老師先故意使用一個不太適合的方式:Any

from typing import Any

-BoundedList = Annotated[list[Any], Field(max_length=10)]

問題是:Any 可接受任何型態,但我們其實想要的同一種型態(整數列表、字串列表…)。

此時可以使用型別變數(適用自訂類型):TypeVar

from typing import TypeVar

T = TypeVar('T')

BoundedList = Annotated[list[T], Field(max_length=10)]

BoundedList[int]
BoundedList[str]
typing.Annotated[list[int], FieldInfo(annotation=NoneType, required=True, metadata=[MaxLen(max_length=10)])]

typing.Annotated[list[str], FieldInfo(annotation=NoneType, required=True, metadata=[MaxLen(max_length=10)])]

和 2-4 一樣,我們也可以在 Model 中使用。

class Model(BaseModel):
    integers: BoundedList[int] = []
    strings: BoundedList[str] = []

Model()

Model(integers=[1.0, 2.0], strings=["abc", "def"])
Model(integers=[], strings=[])

Model(integers=[1, 2], strings=['abc', 'def'])

和 Any 不同,指定為整數卻傳入浮點數時,會報錯。

這就是我們想要的結果。

try:
    Model(integers=[0.5])
except ValidationError as ex:
    print(ex)
1 validation error for Model
integers.0
  Input should be a valid integer, got a number with a fractional part [type=int_from_float, input_value=0.5, input_type=float]
    For further information visit https://errors.pydantic.dev/2.7/v/int_from_float

▌4. 字串約束 String Constraints

4-1. 在 Field 中設定

前面的章節介紹過 String Constraints,我們可以在 Field 中設定字串的限制,例如:

from pydantic import BaseModel, Field, ValidationError

class Model(BaseModel):
    name: str = Field(min_length=2, max_length=5)

4-2. StringConstraints

如果我們想要做的更多(刪除空白字符、轉換為大寫或小寫),那上述方法就不適用了。

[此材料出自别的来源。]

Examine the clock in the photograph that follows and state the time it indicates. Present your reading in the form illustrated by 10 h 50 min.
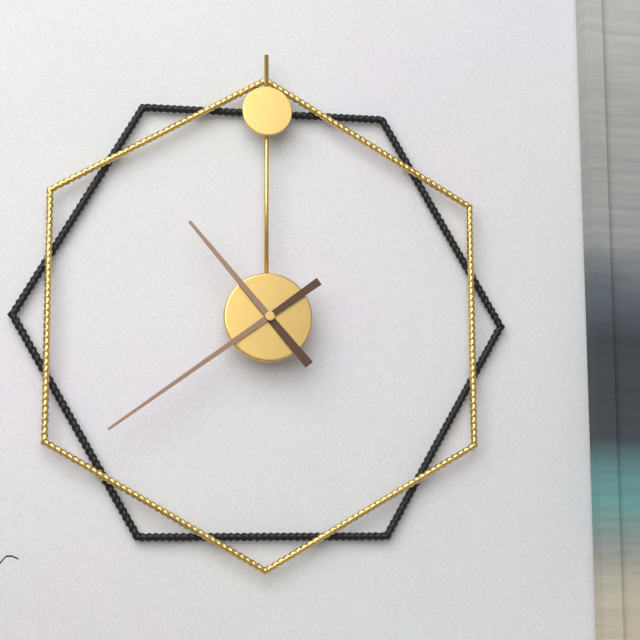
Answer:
10 h 39 min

請改用 StringConstraints。

Name Type Description
strip_whitespace bool | None 是否從字串中刪除空白字符。
Whether to strip whitespace from the string.
to_upper bool | None 是否將字串轉換為大寫。
Whether to convert the string to uppercase.
to_lower bool | None 是否將字串轉換為小寫。
Whether to convert the string to lowercase.
strict bool | None 是否在嚴格模式下驗證字串。
Whether to validate the string in strict mode.
min_length int | None 字串的最小長度。
The minimum length of the string.
max_length int | None 字串的最大長度。
The maximum length of the string.
pattern str | Pattern[str] | None 字串必須匹配的正則表達式模式。
A regex pattern that the string must match.
from typing import Annotated
from pydantic import StringConstraints

StandardString = Annotated[
    str, 
    StringConstraints(to_lower=True, min_length=2, strip_whitespace=True)
]

class Model(BaseModel):
    code: StandardString | None = None

Model()

Model(code="ABC   ")

try:
    Model(code="   a   ")
except ValidationError as ex:
    print(ex)
Model(code=None)

Model(code='abc')

1 validation error for Model
code
  String should have at least 2 characters [type=string_too_short, input_value='   a   ', input_type=str]
    For further information visit https://errors.pydantic.dev/2.5/v/string_too_short

▌5. Project

5-1. BoundedString & BoundedList

建立一個註釋類型,名為 BoundedString,定義一個最少 2 字元、最多 50 字元的字串。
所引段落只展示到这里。